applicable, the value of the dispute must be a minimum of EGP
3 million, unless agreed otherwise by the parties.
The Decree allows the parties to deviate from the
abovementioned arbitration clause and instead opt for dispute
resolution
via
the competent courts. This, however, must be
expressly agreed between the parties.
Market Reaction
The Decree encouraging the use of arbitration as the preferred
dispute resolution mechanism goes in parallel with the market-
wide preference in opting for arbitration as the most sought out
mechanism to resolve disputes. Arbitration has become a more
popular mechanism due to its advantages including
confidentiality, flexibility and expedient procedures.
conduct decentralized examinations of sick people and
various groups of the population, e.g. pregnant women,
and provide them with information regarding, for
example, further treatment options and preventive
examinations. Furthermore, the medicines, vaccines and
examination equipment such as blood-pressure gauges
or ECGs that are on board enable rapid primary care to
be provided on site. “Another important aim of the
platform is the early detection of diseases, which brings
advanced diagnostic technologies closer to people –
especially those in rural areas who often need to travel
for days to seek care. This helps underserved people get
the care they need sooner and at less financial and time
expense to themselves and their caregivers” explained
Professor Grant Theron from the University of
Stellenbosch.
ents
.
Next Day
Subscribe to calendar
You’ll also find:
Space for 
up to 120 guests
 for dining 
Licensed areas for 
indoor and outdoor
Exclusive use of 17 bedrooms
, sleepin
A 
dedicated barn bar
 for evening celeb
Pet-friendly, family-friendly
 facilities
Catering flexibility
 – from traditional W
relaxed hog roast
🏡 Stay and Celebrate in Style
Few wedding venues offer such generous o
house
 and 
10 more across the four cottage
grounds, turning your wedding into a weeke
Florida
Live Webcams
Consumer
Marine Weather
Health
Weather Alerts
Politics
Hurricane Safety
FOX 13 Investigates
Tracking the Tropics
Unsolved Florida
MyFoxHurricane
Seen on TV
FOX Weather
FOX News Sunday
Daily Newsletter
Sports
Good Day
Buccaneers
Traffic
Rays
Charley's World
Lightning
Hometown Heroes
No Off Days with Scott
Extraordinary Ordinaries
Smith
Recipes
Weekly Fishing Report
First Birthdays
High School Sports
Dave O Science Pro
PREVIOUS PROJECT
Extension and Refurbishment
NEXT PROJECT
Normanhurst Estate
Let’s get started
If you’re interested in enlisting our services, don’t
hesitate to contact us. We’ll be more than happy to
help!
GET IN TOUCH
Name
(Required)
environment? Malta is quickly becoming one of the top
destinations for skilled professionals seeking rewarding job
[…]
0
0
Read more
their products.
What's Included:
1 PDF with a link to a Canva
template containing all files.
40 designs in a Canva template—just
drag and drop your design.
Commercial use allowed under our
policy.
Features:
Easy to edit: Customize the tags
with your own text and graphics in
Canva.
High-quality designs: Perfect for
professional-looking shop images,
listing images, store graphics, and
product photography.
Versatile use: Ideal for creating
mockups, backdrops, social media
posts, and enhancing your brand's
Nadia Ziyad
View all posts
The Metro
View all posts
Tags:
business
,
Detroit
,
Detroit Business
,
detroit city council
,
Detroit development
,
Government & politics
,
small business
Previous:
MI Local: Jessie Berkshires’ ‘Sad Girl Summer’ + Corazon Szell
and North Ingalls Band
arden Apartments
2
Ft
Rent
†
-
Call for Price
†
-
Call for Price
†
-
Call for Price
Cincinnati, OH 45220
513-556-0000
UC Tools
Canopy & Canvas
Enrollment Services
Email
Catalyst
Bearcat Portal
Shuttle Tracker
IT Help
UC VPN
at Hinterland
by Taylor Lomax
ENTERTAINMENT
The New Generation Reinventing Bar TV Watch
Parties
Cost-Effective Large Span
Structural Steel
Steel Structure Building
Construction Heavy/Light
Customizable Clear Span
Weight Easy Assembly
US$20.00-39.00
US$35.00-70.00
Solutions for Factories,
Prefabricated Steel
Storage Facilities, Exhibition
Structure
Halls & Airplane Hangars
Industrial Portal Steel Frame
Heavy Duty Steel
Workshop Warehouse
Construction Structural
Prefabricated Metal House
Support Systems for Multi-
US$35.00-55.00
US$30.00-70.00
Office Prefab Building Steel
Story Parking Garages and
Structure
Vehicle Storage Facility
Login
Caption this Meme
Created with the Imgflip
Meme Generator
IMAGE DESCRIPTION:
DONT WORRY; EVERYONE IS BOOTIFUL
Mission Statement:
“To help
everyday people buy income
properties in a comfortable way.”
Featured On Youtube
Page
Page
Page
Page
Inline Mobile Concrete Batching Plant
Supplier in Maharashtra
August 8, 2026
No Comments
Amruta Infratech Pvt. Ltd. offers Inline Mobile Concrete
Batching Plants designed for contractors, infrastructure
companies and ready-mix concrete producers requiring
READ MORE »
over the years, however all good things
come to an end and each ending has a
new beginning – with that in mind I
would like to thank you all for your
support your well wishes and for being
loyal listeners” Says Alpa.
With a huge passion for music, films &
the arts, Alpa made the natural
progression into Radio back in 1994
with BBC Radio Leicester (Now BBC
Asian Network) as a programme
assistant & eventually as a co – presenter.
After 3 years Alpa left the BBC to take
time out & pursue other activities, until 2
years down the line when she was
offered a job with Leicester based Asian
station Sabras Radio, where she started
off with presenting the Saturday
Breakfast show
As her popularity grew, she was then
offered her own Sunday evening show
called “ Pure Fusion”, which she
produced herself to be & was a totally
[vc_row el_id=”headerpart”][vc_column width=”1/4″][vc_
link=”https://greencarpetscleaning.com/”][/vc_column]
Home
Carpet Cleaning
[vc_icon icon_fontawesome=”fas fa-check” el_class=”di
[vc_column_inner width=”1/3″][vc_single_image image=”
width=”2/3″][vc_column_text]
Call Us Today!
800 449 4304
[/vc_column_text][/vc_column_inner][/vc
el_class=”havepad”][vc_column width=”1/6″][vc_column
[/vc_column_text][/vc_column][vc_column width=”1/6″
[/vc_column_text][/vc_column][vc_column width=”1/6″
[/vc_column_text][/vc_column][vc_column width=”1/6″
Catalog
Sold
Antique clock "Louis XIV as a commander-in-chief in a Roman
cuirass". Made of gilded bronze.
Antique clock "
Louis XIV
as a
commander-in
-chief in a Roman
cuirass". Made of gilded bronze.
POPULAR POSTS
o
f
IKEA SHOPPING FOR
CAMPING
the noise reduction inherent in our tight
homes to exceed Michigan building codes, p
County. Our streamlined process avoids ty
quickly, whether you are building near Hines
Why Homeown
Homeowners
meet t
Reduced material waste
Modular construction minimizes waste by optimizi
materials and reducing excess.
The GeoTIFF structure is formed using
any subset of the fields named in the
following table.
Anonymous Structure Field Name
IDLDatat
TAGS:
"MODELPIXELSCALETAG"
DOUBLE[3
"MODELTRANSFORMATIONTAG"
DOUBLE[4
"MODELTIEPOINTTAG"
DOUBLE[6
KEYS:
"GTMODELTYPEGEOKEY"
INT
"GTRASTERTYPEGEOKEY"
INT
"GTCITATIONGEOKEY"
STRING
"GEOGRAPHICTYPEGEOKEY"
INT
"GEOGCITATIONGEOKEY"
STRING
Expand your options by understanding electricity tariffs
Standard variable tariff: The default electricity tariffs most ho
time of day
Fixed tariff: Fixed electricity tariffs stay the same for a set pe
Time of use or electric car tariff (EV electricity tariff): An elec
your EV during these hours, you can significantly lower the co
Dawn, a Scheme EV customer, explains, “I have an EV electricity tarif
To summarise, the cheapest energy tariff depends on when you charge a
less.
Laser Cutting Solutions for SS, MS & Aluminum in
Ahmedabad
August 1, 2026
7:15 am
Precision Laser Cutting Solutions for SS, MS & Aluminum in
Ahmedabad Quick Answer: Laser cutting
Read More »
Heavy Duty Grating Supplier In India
···
:: Task requirements ::
Begin with the line above that has "Unsolved Florida" and continue through the line that has "Dave O Science Pro", setting each one down exactly. Stop there.

:: Solution ::
Unsolved Florida
MyFoxHurricane
Seen on TV
FOX Weather
FOX News Sunday
Daily Newsletter
Sports
Good Day
Buccaneers
Traffic
Rays
Charley's World
Lightning
Hometown Heroes
No Off Days with Scott
Extraordinary Ordinaries
Smith
Recipes
Weekly Fishing Report
First Birthdays
High School Sports
Dave O Science Pro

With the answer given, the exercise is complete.